Previous studies have shown that apart from hypertension and re-coarctation, aortic valve and aortic arch pathology are commonly encountered in patients after coarctation repair [20,21,22].

That indicates need for case-by-case follow-up evaluation of patients with CoA/IAA, especially those with small aortic valve before primary repair.

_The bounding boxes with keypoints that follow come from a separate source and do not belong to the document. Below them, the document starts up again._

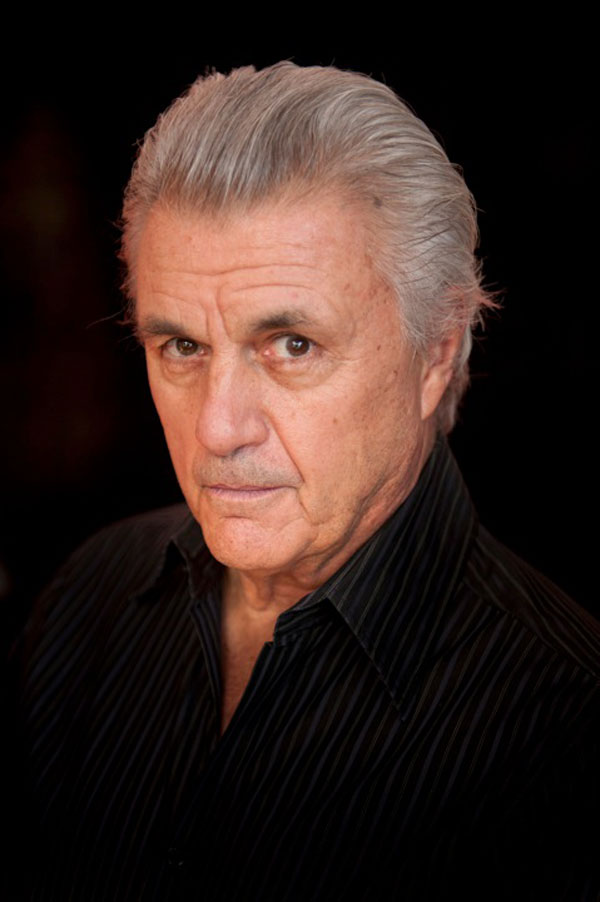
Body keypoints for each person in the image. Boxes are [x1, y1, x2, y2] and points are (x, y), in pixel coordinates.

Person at [11, 63, 599, 901]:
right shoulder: (87, 599)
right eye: (182, 347)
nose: (218, 429)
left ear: (436, 353)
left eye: (292, 345)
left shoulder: (565, 726)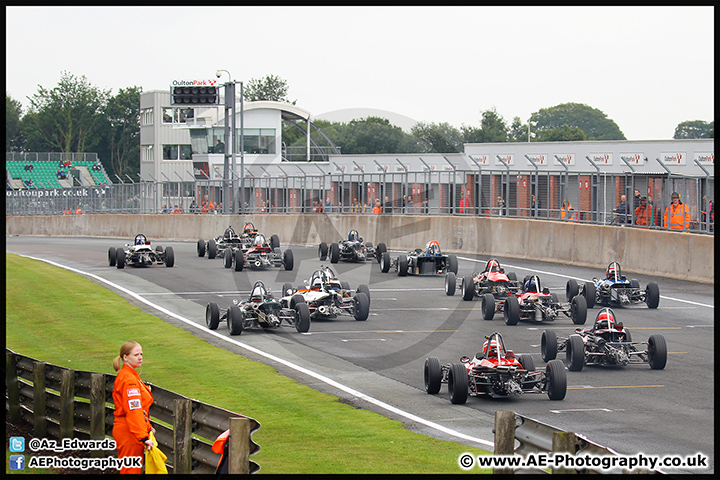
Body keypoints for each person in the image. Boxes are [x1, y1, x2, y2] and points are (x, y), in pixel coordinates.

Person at [112, 341, 155, 474]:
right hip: (130, 431)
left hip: (130, 429)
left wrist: (147, 427)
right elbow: (134, 410)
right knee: (130, 471)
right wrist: (143, 437)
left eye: (141, 354)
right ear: (125, 358)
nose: (140, 357)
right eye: (136, 355)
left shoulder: (130, 376)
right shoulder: (129, 380)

There are several limitations to this retrospective and single-institution study including relatively small-sized cohort and the small number of events. The rates for re-intervention for reCoA, although higher in the group of patients with small aortic annulus and AoV z-score of ≤  − 3, did not meet significance, which is most likely due to a small sample size. A longer follow-up period is required to confirm the results of the current study.

Conclusion

In patients after surgical treatment of IAA/CoA with VSD, the AoV z-score at the time of diagnosis is a significant risk factor for reoperation for LVOTO. With age, AoV growth and z-score improvement is expected, with the most growth in the first year after primary repair. Small AoV dimension is correlated with increased rate of re-operations and catheter re-interventions for LVOTO and recoarctation of the aorta. Despite good overall survival, patients after conventional repair for IAA/CoA with VSD frequently require reintervention and need to be carefully followed.